Please repeat exactly the lines below from the line with "left eye: (385, 308)" to the line with "right elbow: (536, 476)", including both, and leave out every picture.

Human keypoint data
════════════════════

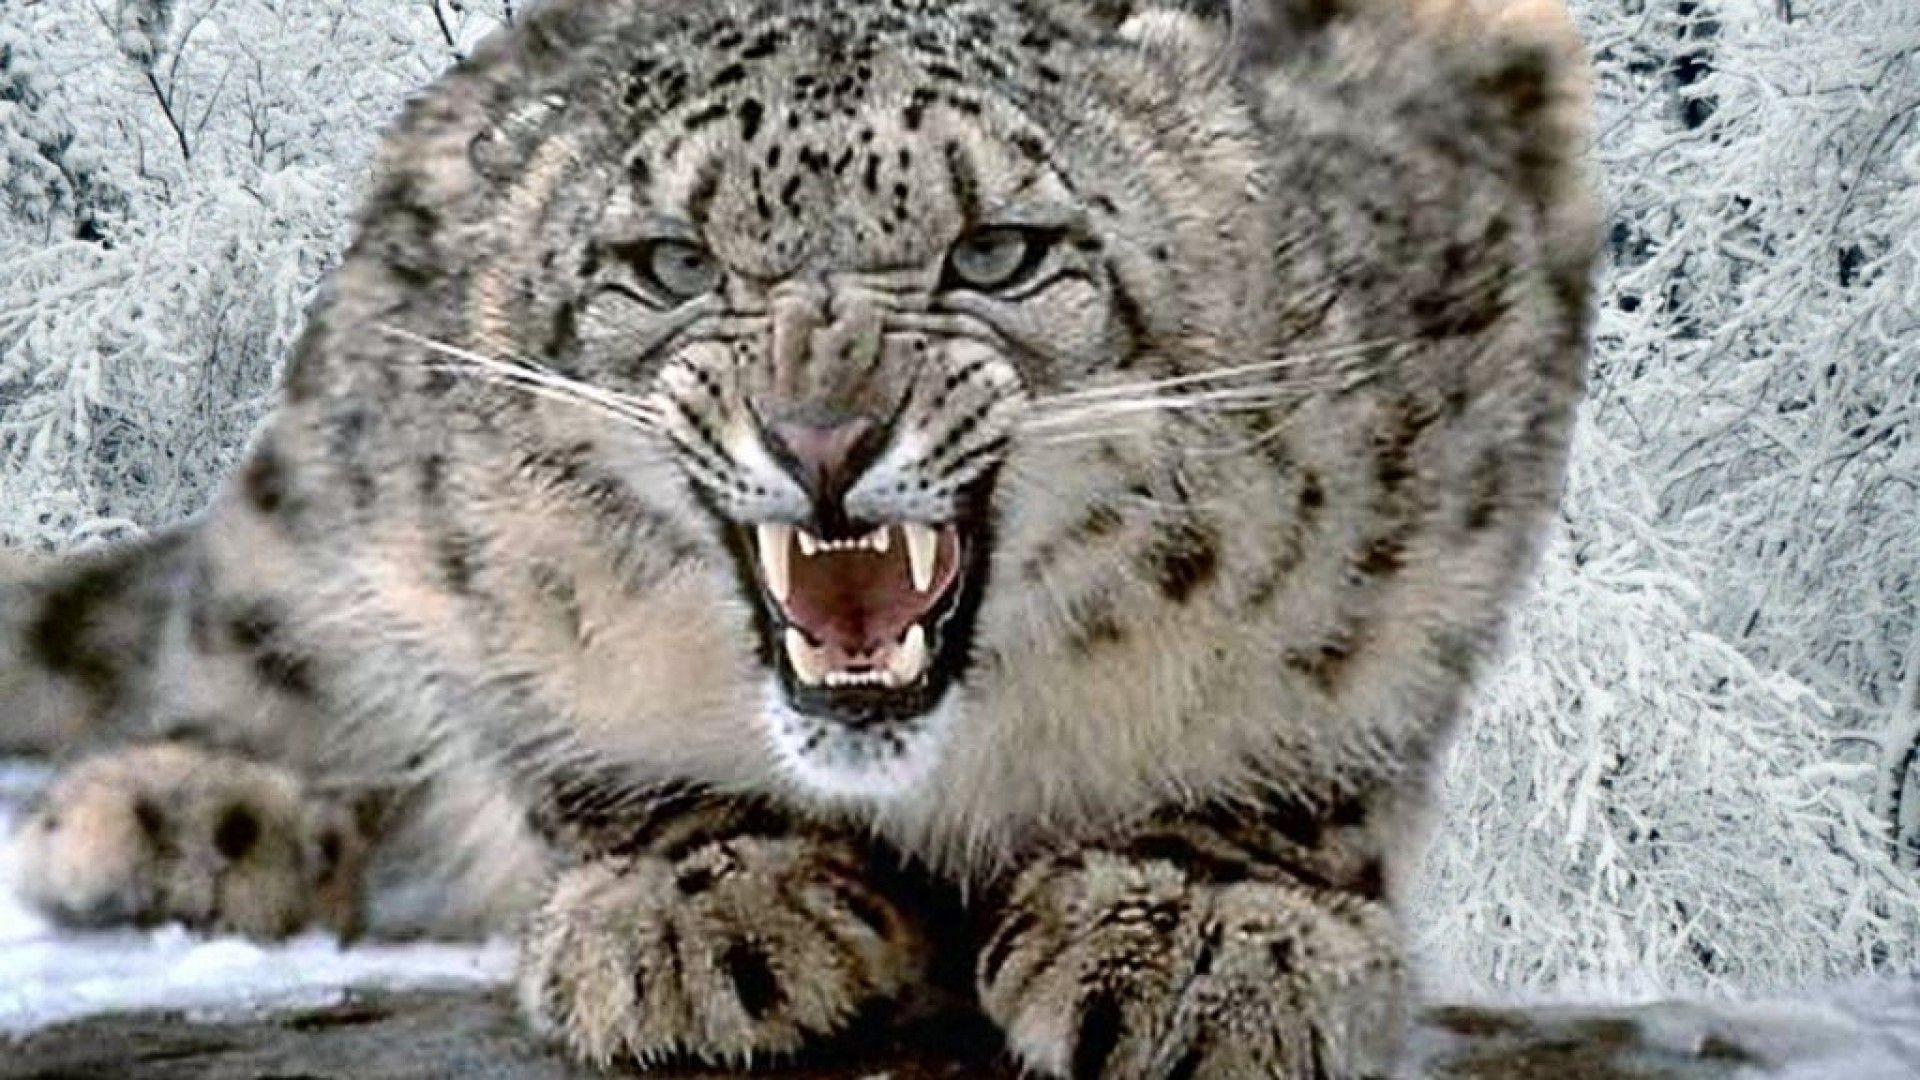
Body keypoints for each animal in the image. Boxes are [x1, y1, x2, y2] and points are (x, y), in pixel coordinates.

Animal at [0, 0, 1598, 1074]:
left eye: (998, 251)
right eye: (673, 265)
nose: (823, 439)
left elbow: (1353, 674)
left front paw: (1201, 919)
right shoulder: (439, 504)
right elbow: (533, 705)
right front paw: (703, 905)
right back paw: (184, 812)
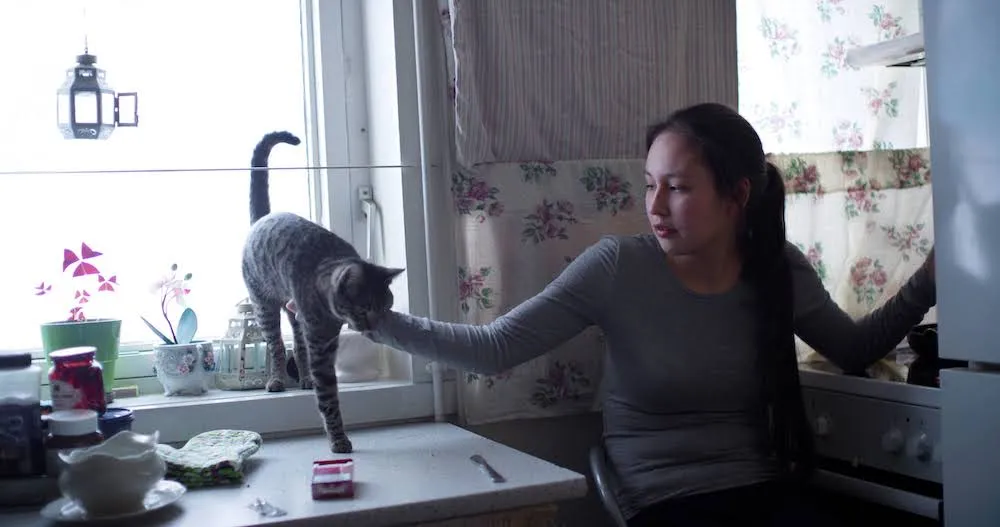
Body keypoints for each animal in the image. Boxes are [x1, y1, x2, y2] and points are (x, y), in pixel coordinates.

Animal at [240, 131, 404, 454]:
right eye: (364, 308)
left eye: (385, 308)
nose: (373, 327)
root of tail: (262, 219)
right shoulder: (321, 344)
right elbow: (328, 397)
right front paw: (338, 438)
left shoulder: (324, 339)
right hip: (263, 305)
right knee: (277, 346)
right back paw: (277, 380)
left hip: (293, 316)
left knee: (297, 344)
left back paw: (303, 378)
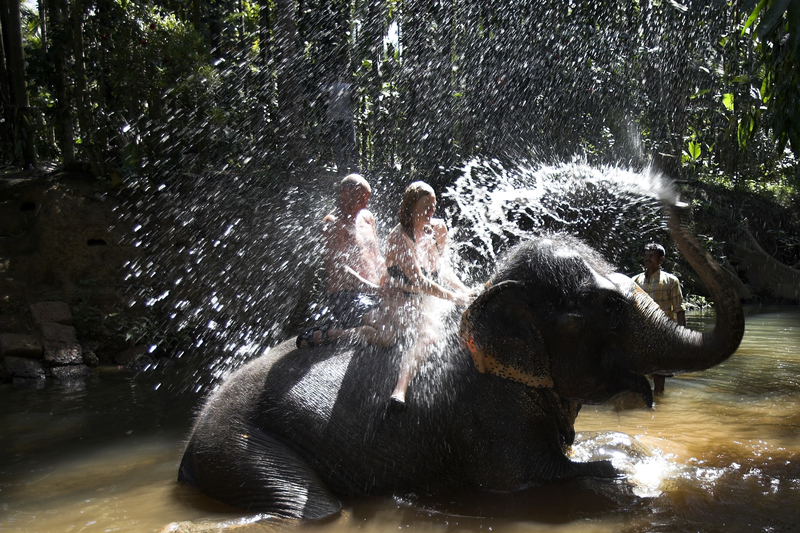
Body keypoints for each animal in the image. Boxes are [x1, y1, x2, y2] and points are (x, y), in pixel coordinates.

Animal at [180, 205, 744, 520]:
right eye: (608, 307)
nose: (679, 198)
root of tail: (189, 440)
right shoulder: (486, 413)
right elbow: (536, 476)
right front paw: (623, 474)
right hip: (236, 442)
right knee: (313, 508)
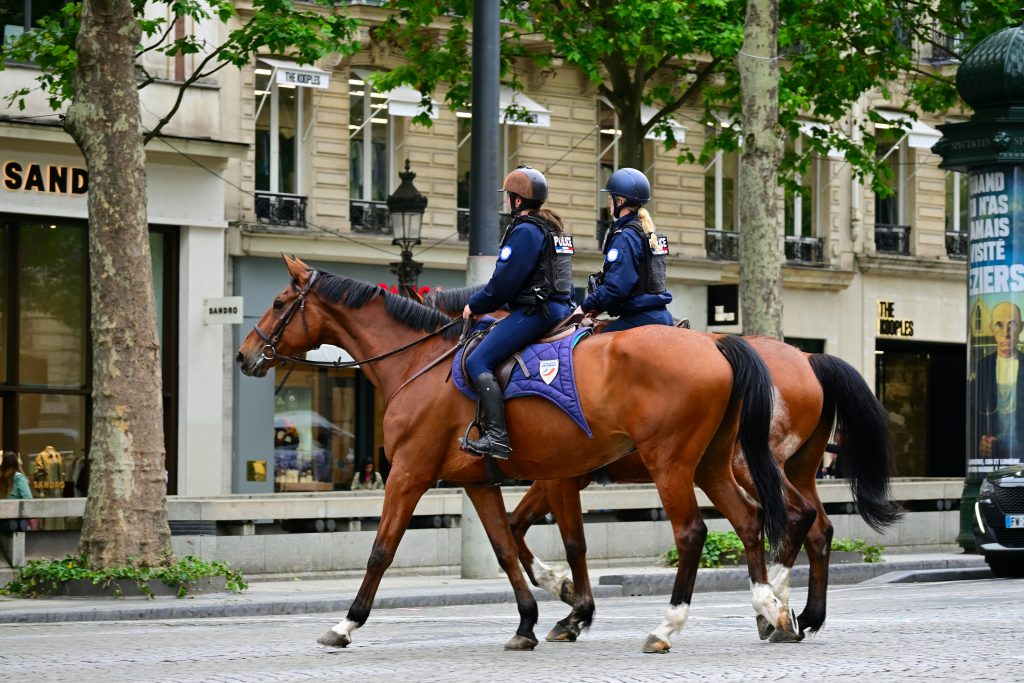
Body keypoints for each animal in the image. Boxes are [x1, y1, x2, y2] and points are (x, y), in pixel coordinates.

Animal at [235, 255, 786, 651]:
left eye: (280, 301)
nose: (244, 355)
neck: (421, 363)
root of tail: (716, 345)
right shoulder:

════════════════════

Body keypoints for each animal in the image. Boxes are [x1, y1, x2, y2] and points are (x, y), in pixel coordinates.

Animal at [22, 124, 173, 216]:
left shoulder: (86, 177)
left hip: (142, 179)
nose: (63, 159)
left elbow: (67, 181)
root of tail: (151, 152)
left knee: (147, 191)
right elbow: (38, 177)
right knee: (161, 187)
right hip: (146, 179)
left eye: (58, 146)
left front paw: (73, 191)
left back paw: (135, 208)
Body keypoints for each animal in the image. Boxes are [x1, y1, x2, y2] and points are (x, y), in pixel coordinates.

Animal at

════════════════════

Expected answer:
left eye: (385, 308)
nose: (373, 327)
root of tail: (262, 219)
right shoulder: (321, 344)
right elbow: (328, 397)
right front paw: (338, 438)
left shoulder: (324, 339)
right hip: (263, 305)
right knee: (277, 346)
right back paw: (277, 380)
left hip: (293, 316)
left knee: (297, 344)
left back paw: (303, 378)
Body keypoints for each animal in the image. Boxes are [x1, y1, x2, y2] and points are (x, y), in pixel coordinates.

Animal at [180, 205, 744, 520]:
right eye: (608, 307)
nose: (679, 198)
root of tail: (189, 440)
right shoulder: (486, 413)
right elbow: (536, 476)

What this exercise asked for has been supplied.